You Stay Classy, BeenObscene

Posted in Reviews on October 18th, 2010 by JJ Koczan

Double-guitar Austrian four-piece BeenObscene make their Elektrohasch debut with The Magic Table Dance, an album that finds the band unpretentiously duna-jamming their way through eight organic tracks of Euro-fuzz reminiscent at times of earliest Natas and keeping a spontaneous feel despite being mostly led by the riffs. The album starts instrumentally, and listening to it, it wouldn’t have surprised me had all of The Magic Table Dance been entirely sans vocals, as the flow of the five-minute opening title cut is so easy that, on the first time through, you might just assume the tracks that follow are as well. It’s most of the way through the second song, “Uniform,” before guitarist Thomas Nachtigal sings at all, and though he’s joined on the record by a number of guest performers, BeenObscene’s first offering feels more focused on the music. Given some of the grooves they elicit, that’s not a complaint.

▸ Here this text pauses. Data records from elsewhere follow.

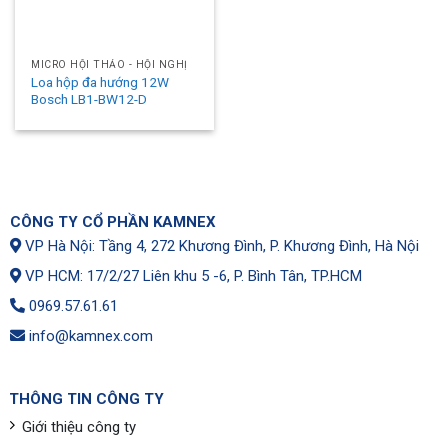
MICRO HỘI THẢO - HỘI NGHỊ
Loa hộp đa hướng 12W
Bosch LB1-BW12-D
CÔNG TY CỔ PHẦN KAMNEX
VP Hà Nội: Tầng 4, 272 Khương Đình, P. Khương Đình, Hà Nội
VP HCM: 17/2/27 Liên khu 5 -6, P. Bình Tân, TP.HCM
0969.57.61.61
info@kamnex.com
THÔNG TIN CÔNG TY
Giới thiệu công ty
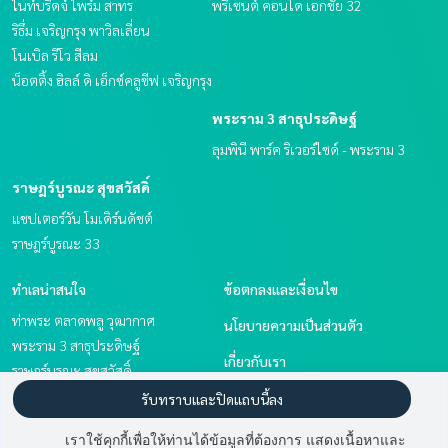
ไนท์บริดจ์ ไพร์ม สาทร
พรีเซนต์ คอนโด เอกชัย 32
ริธึ่ม เจริญกรุง พาวิลเลี่ยน
โนเบิล รีโว สีลม
น็อตติ้ง ฮิลล์ ดิ เอ็กซ์คลูซีฟ เจริญกรุง
พระราม 3 สาธุประดิษฐ์
ลุมพินี พาร์ค ริเวอร์ไซด์ - พระราม 3
ราษฎร์บูรณะ สุขสวัสดิ์
แชปเตอร์วัน โมเดิร์นดัชต์
ราษฎร์บูรณะ 33
ทำเลน่าสนใจ
ข้อตกลงและเงื่อนไข
ท่าพระ ตลาดพลู วุฒากาศ
นโยบายความเป็นส่วนตัว
พระราม 3 สาธุประดิษฐ์
เกี่ยวกับเรา
ราษฎร์บูรณะ สุขสวัสดิ์
พระราม 2 บางขุนเทียน
วิธีการฝากขาย-เช่า
รับทราบและปิดแถบนี้ลง
สาทร นราธิวาส
ติดต่อ
เราใช้คุกกี้เพื่อให้ท่านได้ข้อมูลที่ต้องการ แสดงเนื้อหาและ
เอกชัย บางบอน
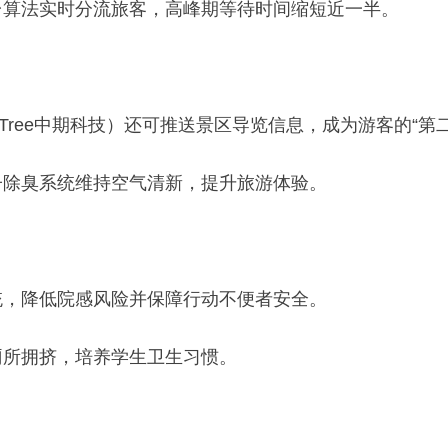
台算法实时分流旅客，高峰期等待时间缩短近一半。
Tree中期科技）还可推送景区导览信息，成为游客的“第
子除臭系统维持空气清新，提升旅游体验。
统，降低院感风险并保障行动不便者安全。
厕所拥挤，培养学生卫生习惯。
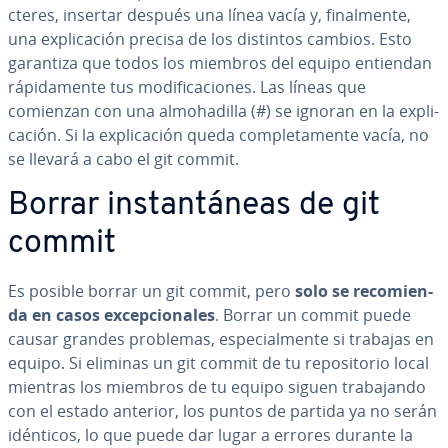
c­te­res, insertar después una línea vacía y, fi­na­l­me­n­te,
una ex­pli­ca­ción precisa de los distintos cambios. Esto
garantiza que todos los miembros del equipo entiendan
rá­pi­da­me­n­te tus mo­di­fi­ca­cio­nes. Las líneas que
comienzan con una al­moha­di­lla (#) se ignoran en la ex­pli­
ca­ción. Si la ex­pli­ca­ción queda co­m­ple­ta­me­n­te vacía, no
se llevará a cabo el git commit.
Borrar in­s­ta­n­tá­neas de git
commit
Es posible borrar un git commit, pero
solo se re­co­mie­n­
da en casos ex­ce­p­cio­na­les
. Borrar un commit puede
causar grandes problemas, es­pe­cia­l­me­n­te si trabajas en
equipo. Si eliminas un git commit de tu re­po­si­to­rio local
mientras los miembros de tu equipo siguen tra­ba­ja­n­do
con el estado anterior, los puntos de partida ya no serán
idénticos, lo que puede dar lugar a errores durante la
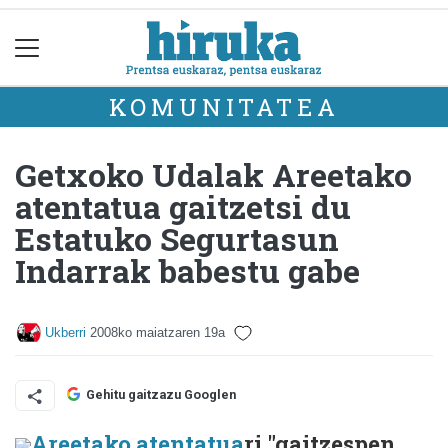
KOMUNITATEA
Getxoko Udalak Areetako
atentatua gaitzetsi du
Estatuko Segurtasun
Indarrak babestu gabe
Ukberri
2008ko maiatzaren 19a
Gehitu gaitzazu Googlen
Areetako atentatua
ri "gaitzespen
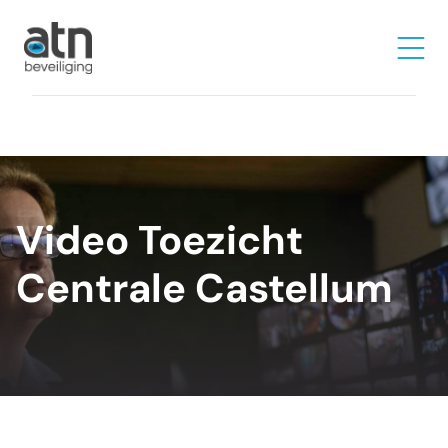
Video Toezicht
Centrale Castellum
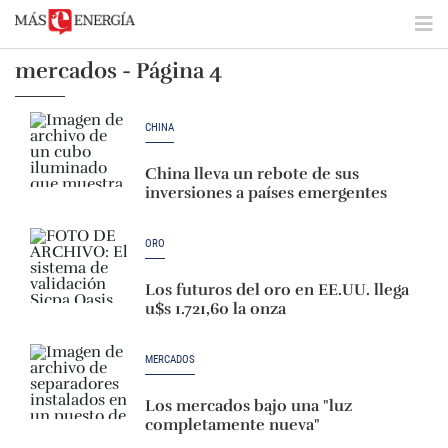
mercados - Página 4
CHINA
China lleva un rebote de sus
inversiones a países emergentes
ORO
Los futuros del oro en EE.UU. llega
u$s 1.721,60 la onza
MERCADOS
Los mercados bajo una "luz
completamente nueva"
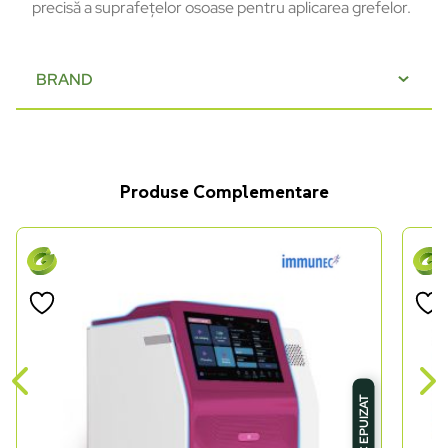
precisă a suprafețelor osoase pentru aplicarea grefelor.
BRAND
Produse Complementare
STOC EPUIZAT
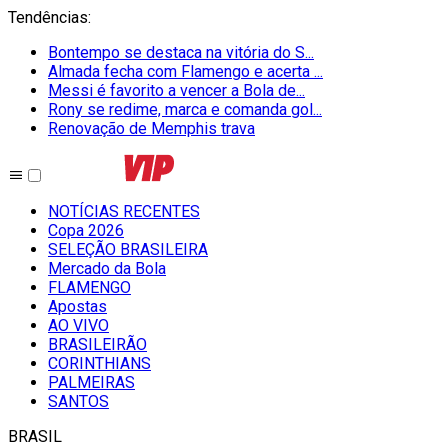
Tendências
:
Bontempo se destaca na vitória do S...
Almada fecha com Flamengo e acerta ...
Messi é favorito a vencer a Bola de...
Rony se redime, marca e comanda gol...
Renovação de Memphis trava
NOTÍCIAS RECENTES
Copa 2026
SELEÇÃO BRASILEIRA
Mercado da Bola
FLAMENGO
Apostas
AO VIVO
BRASILEIRÃO
CORINTHIANS
PALMEIRAS
SANTOS
BRASIL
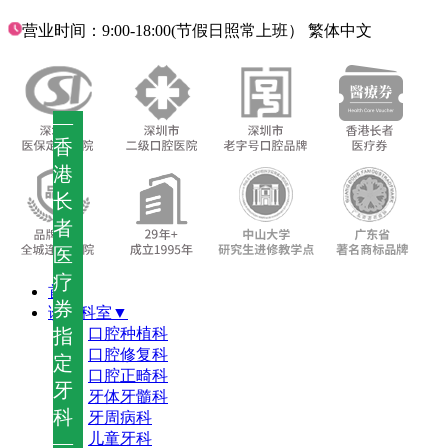
营业时间：9:00-18:00(节假日照常上班）
繁体中文
—
香
港
长
者
医
疗
首页
券
诊疗科室▼
指
口腔种植科
口腔修复科
定
口腔正畸科
牙
牙体牙髓科
科
牙周病科
儿童牙科
—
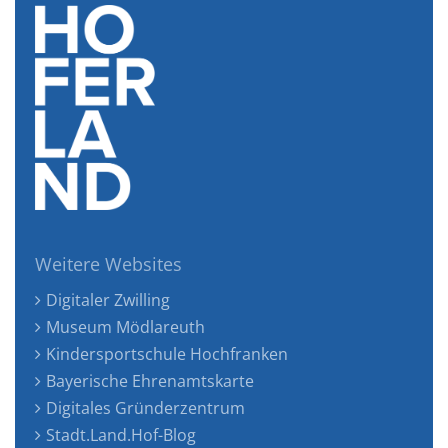
Weitere Websites
Digitaler Zwilling
Museum Mödlareuth
Kindersportschule Hochfranken
Bayerische Ehrenamtskarte
Digitales Gründerzentrum
Stadt.Land.Hof-Blog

“Come Over,” which follows the start-stop riffing of “Uniform,” is the first of several tracks on which drummer Robert Schoosleitner really makes his presence known, keeping the presentation classy under the guitar grooves of Nachtigal and fellow guitarist Peter Kreyci with popping snare hits that add a jazz feel to what many other percussionists would probably straight-ahead on the hi-hat. He and bassist Philipp Zezula show off some angularity on the shorter, instrumental “Freakin’ Rabbit,” lending the track a feel similar to what Swedish fuzz-mongers Asteroid did on their second album. The Magic Table Dance feels like a quick mover by the time you get to “Impressions,” where Orange-hued riffage meets more traditional stoner structures offset by snare ghost-notes from Schootleitner, but the 14-minute “Demons” changes the feel of the album entirely, showing BeenObscene, in addition to being able to jam harmless and charming tunes out with the best of them, can also affect some serious epic songwriting.